The point on the debate about the net neutrality

The “net neutrality principle”, intended as the opportunity to preserve Internet’s open character, represents an hot topic in the field of Web regulation. It means that the central importance concerning the equal treatment of online transmitted data traffic has to be supported, in order to prevent any discrimination based on the content of the transmitted data, by avoiding the arrangement of preferential channels. By this way, a broadband network is defined “neutral” as far as its connected devices result to be unrestricted, also with reference to the manner by which contents and services are provided to the user.

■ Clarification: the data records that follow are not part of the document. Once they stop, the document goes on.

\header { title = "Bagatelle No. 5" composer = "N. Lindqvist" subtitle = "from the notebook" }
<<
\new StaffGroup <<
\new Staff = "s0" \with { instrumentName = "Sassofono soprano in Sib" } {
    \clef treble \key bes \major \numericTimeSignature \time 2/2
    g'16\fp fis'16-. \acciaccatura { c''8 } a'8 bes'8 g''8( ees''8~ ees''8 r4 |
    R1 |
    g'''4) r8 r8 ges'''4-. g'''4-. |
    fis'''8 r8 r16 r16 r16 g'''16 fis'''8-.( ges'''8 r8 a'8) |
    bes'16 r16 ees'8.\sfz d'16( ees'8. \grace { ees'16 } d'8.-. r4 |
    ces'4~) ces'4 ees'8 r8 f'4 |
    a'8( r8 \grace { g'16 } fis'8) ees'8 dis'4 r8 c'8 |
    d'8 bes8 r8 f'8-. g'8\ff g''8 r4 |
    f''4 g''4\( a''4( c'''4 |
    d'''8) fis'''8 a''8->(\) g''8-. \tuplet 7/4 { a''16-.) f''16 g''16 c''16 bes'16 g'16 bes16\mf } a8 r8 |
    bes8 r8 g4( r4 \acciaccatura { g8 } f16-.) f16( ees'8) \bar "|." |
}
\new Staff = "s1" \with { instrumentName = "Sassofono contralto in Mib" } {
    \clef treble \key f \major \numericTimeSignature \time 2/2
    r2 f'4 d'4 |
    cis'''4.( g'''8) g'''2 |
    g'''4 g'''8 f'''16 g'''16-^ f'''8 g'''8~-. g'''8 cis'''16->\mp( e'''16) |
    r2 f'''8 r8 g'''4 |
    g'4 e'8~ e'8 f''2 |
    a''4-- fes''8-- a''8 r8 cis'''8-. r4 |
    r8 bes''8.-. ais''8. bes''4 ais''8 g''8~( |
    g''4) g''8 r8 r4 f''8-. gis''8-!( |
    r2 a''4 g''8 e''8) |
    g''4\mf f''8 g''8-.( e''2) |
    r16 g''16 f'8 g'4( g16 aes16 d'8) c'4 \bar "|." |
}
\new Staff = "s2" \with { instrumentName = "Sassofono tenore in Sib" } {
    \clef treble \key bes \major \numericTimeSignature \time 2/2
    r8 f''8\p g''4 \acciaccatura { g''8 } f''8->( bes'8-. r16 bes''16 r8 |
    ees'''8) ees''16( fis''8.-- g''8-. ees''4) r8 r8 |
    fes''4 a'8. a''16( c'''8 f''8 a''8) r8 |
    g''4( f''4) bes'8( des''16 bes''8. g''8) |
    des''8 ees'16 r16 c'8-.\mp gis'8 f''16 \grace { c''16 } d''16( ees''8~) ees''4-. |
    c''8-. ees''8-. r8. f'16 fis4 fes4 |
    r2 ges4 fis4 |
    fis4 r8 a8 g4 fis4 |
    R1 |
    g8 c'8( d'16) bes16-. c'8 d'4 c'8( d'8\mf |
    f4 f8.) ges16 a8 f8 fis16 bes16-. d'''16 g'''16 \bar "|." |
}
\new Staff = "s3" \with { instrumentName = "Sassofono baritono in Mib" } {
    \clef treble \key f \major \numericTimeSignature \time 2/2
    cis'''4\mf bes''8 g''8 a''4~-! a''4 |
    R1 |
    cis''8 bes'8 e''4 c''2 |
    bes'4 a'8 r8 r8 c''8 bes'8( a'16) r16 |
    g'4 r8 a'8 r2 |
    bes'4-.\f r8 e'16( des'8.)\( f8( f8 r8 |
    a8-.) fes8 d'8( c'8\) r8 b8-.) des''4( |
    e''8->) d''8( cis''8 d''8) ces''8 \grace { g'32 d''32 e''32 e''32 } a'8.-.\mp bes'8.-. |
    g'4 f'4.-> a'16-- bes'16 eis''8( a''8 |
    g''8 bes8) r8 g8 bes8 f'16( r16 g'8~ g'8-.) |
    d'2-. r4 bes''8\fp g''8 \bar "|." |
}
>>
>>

This particularly means that Internet service provider would not be permitted to make commercial offers, as built on assigning priorities to different service packages of the information, blocking or slowing access to certain sites or services. It is the so-called mechanism of paid prioritization, which facilitate, upon payment, download content faster than others. Following the theory postulating the need for net neutrality, the success of Internet has been the equal treatment of the contents. 

In fact, if the provider could require payment of an additional fee for internet service providers transmitting streaming video content, because they consume more bandwidth (i.e. network capacity, which for the company is providing a cost), probably only large service companies (like YouTube and Netflix) would have the necessary resources to operate in cyberspace. Such consequence could undermine other, less known, contents, that would both travel more slowly and be less accessible by the web surfer.

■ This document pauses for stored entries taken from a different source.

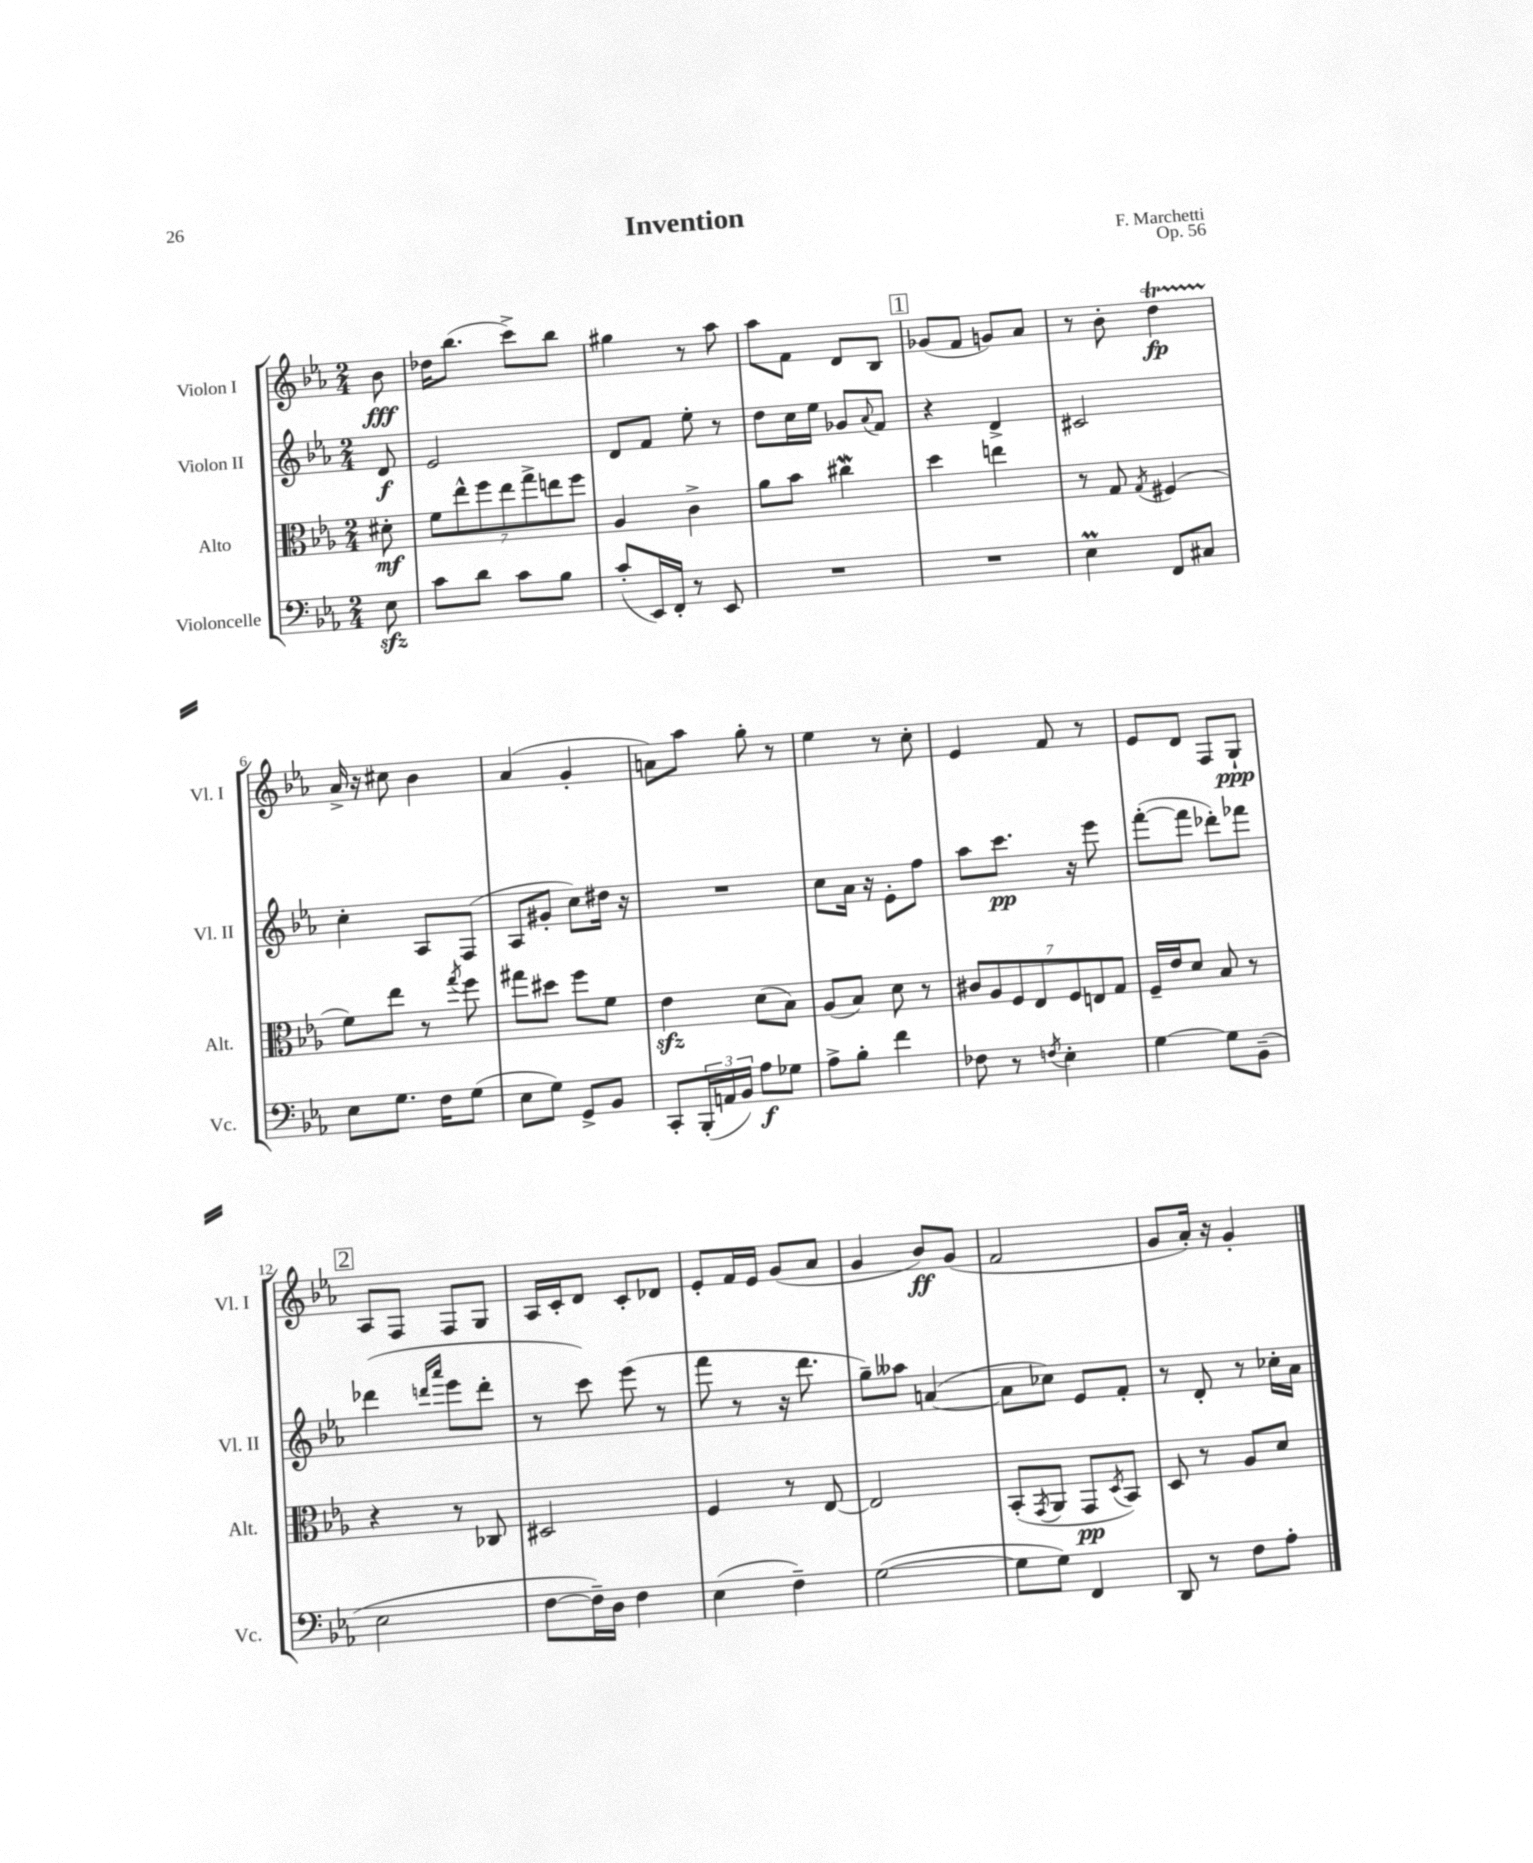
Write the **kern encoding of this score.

**kern	**dynam	**kern	**dynam	**kern	**dynam	**kern	**dynam
*part4	*part4	*part3	*part3	*part2	*part2	*part1	*part1
*staff4	*staff4	*staff3	*staff3	*staff2	*staff2	*staff1	*staff1
*I"Violoncelle	*	*I"Alto	*	*I"Violon II	*	*I"Violon I	*
*I'Vc.	*	*I'Alt.	*	*I'Vl. II	*	*I'Vl. I	*
*clefF4	*	*clefC3	*	*clefG2	*	*clefG2	*
*k[b-e-a-]	*	*k[b-e-a-]	*	*k[b-e-a-]	*	*k[b-e-a-]	*
*M2/4	*	*M2/4	*	*M2/4	*	*M2/4	*
=	=	=	=	=	=	=	=
8E-zz\	.	8d#X'\	mf	8d/	f	8b-\	fff
=1	=1	=1	=1	=1	=1	=1	=1
8c\L	.	14f\L	.	2e-/	.	16dd-X\KL	.
.	.	.	.	.	.	(8.bb-\J	.
.	.	14ee-^^\	.	.	.	.	.
8d\J	.	.	.	.	.	.	.
.	.	14ff\	.	.	.	.	.
.	.	14ee-\	.	.	.	.	.
8c\L	.	.	.	.	.	8ccc^\L)	.
.	.	14gg^\	.	.	.	.	.
.	.	14een\	.	.	.	.	.
8B-\J	.	.	.	.	.	8bb-\J	.
.	.	14ff\J	.	.	.	.	.
=2	=2	=2	=2	=2	=2	=2	=2
(8c'/L	.	4A-/	.	8d/L	.	4gg#X\	.
16EE-/L)	.	.	.	8f/J	.	.	.
16FF'/JJ	.	.	.	.	.	.	.
8r	.	4c^\	.	8ee-'\	.	8r	.
8EE-/	.	.	.	8r	.	8aa-\	.
=3	=3	=3	=3	=3	=3	=3	=3
2r	.	8a-\L	.	8dd\L	.	8aa-\L	.
.	.	8b-\J	.	16cc\L	.	8f\J	.
.	.	.	.	16ee-\JJ	.	.	.
.	.	4cc#XW\	.	8g-X/L	.	8d/L	.
.	.	.	.	8qqa-/	.	.	.
.	.	.	.	8f/J	.	8B-/J	.
!!LO:REH:place=s1:t=1
=4	=4	=4	=4	=4	=4	=4	=4
2r	.	4dd\	.	4r	.	(8g-X/L	.
.	.	.	.	.	.	8f/J	.
.	.	4een\	.	4d^/	.	8gn/L)	.
.	.	.	.	.	.	8a-/J	.
=5	=5	=5	=5	=5	=5	=5	=5
4E-M\	.	8r	.	2c#X/	.	8r	.
.	.	8G/	.	.	.	8b-'\	.
.	.	8qG/	.	.	.	.	.
8FF/L	.	(4F#X/	.	.	.	4ddt\	fp
8C#X/J	.	.	.	.	.	.	.
!!LO:LB:g=z
=6	=6	=6	=6	=6	=6	=6	=6
8E-\L	.	8f\L)	.	4cc'\	.	16a-^/	.
.	.	.	.	.	.	16r	.
8.G\J	.	8ee-\J	.	.	.	8cc#X\	.
.	.	8r	.	8A-/L	.	4b-\	.
16F\KL	.	.	.	.	.	.	.
.	.	8qgg/	.	.	.	.	.
(8G\J	.	8ff\	.	(8F/J	.	.	.
=7	=7	=7	=7	=7	=7	=7	=7
8E-\L	.	8gg#X\L	.	8A-/L	.	(4a-/	.
8G\J)	.	8dd#X\J	.	8g#X'/J	.	.	.
8GG^/L	.	8ff\L	.	8cc\L)	.	4g'/	.
8BB-/J	.	8f\J	.	16dd#X\Jk	.	.	.
.	.	.	.	16r	.	.	.
=8	=8	=8	=8	=8	=8	=8	=8
8CC'/L	.	4e-zz\	.	2r	.	8an\L)	.
(24BBB-'/L	.	.	.	.	.	8aa-\J	.
24AAn/	.	.	.	.	.	.	.
24BB-/JJ)	.	.	.	.	.	.	.
8A-\L	f	(8d\L	.	.	.	8gg'\	.
8G-X\J	.	8B-\J)	.	.	.	8r	.
=9	=9	=9	=9	=9	=9	=9	=9
8A-^\L	.	(8A-/L	.	8cc\L	.	4ee-\	.
8B-'\J	.	8B-/J)	.	16a-\Jk	.	.	.
.	.	.	.	16r	.	.	.
4f\	.	8d\	.	8e-'\L	.	8r	.
.	.	8r	.	8ff\J	.	8cc'\	.
=10	=10	=10	=10	=10	=10	=10	=10
8F-X\	.	14c#X/L	.	8aa-\L	.	4e-/	.
.	.	14A-/	.	.	.	.	.
8r	.	.	.	8.ccc\J	pp	.	.
.	.	14F/	.	.	.	.	.
.	.	14E-/	.	.	.	.	.
8qFn/	.	.	.	.	.	.	.
4E-'\	.	.	.	.	.	8f/	.
.	.	14F/	.	.	.	.	.
.	.	.	.	16r	.	.	.
.	.	14En/	.	.	.	.	.
.	.	.	.	8eee-\	.	8r	.
.	.	14G/J	.	.	.	.	.
=11	=11	=11	=11	=11	=11	=11	=11
[4G\	.	16F~/LL	.	([8fff'\L	.	8e-/L	.
.	.	16e-/J	.	.	.	.	.
.	.	8d/J	.	8fff\J]	.	8d/J	.
8G\L]	.	8B-/	.	8ddd-X'\L)	.	8F/L	.
(8BB-~\J	.	8r	.	8fff-X\J	.	8G`/J	ppp
!!LO:LB:g=z
!!LO:REH:place=s1:t=2
=12	=12	=12	=12	=12	=12	=12	=12
2E-\	.	4r	.	(4ddd-X\	.	8A-/L	.
.	.	.	.	.	.	8F/J	.
.	.	.	.	16qqdddn/LL	.	.	.
.	.	.	.	16qqaaa-/JJ	.	.	.
.	.	8r	.	8eee-\L	.	8F/L	.
.	.	8C-X/	.	8ddd'\J	.	8G/J	.
=13	=13	=13	=13	=13	=13	=13	=13
[8F\L	.	2D#X/	.	8r	.	16A-/LL	.
.	.	.	.	.	.	16c'/J	.
16F~\L])	.	.	.	8ccc\)	.	8d/J	.
16D\JJ	.	.	.	.	.	.	.
4F\	.	.	.	(8eee-\	.	8c'/L	.
.	.	.	.	8r	.	8d-X/J	.
=14	=14	=14	=14	=14	=14	=14	=14
(4E-\	.	4F/	.	8fff\	.	8e-'/L	.
.	.	.	.	8r	.	16f/L	.
.	.	.	.	.	.	16e-/JJ	.
4F~\)	.	8r	.	16r	.	(8g/L	.
.	.	.	.	8.ddd\	.	.	.
.	.	[8E-/	.	.	.	8a-/J	.
=15	=15	=15	=15	=15	=15	=15	=15
([2G\	.	2E-/]	.	8gg~\L)	.	4g/	.
.	.	.	.	8aa--X\J	.	.	.
.	.	.	.	([4an/	.	8b-/L)	ff
.	.	.	.	.	.	(8g/J	.
=16	=16	=16	=16	=16	=16	=16	=16
8G\L]	.	(8BB-'/L	.	8a\L]	.	2f/	.
.	.	8qGG/	.	.	.	.	.
8G\J)	.	8AA-/J	.	8cc-X\J)	.	.	.
4FF/	.	8GG/L	pp	8e-/L	.	.	.
.	.	8qD/	.	.	.	.	.
.	.	8BB-/J)	.	8f'/J	.	.	.
=17	=17	=17	=17	=17	=17	=17	=17
8DD/	.	8D/	.	8r	.	8g/L	.
8r	.	8r	.	8d'/	.	16a-'/Jk)	.
.	.	.	.	.	.	16r	.
8F\L	.	8A-/L	.	8r	.	4g'/	.
8A-'\J	.	8d/J	.	16cc-X'\LL	.	.	.
.	.	.	.	16a-\JJ	.	.	.
==	==	==	==	==	==	==	==
*-	*-	*-	*-	*-	*-	*-	*-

On the contrary, the critics on the opportunity of net neutrality believe that the equal treatment of traffic affects the possibility of innovation by the provider. The latter should be able to experiment with new business solutions, not necessarily contrary to the interests of its clients. Applying strictly the rules of net neutrality,  the providers would be limited to develop new services, limiting new investment opportunities. Last February, the Federal Communications Commission (FCC) issued the Open Internet Order, the document that lays down new rules on neutrality, declaring itself as a guarantee of freedom of expression, to defend of consumers’ interests and caring at the same time to preserve the possibilities of technological progress of electronic means. The document rejects the idea of two-speed network and reclassifies the internet provider as traditional telephone carriers, namely as public utilities, entering the broadband services in the category of Telecommunications Services under Title II of the Telecommunications Act. The regulation wants to hit some discriminatory practice, such as the block of access to data packets from certain categories of communications (such as P2P and streaming video), the throlling of broadband network provided to users and the providing a payment network service consumer of lanes of preferential access to resources of wider connectivity.

Against the regulations established by the FCC were hurled companies providing connection service, AT&T and Verizon in the forefront. The Court of Appeal on June 12th 2015 dismissed the appeal of the Us Telecom, the trade association of the US internet service provider, sanctioning the entry into force of the scheme established by the FCC.

Looking back to the European scene, the situation currently stands on a line of difficult political impasse, working hard to assert an autonomous position. At the time of writing, in fact, the debate rages in Brussels. Next to the so-called lane "Best Effort", it believes should therefore be allowed a preferential channel to guaranteed quality or higher, for access to which is necessary to recognize its economic value in order to justify and legitimize a payment that is appropriate to the use itself.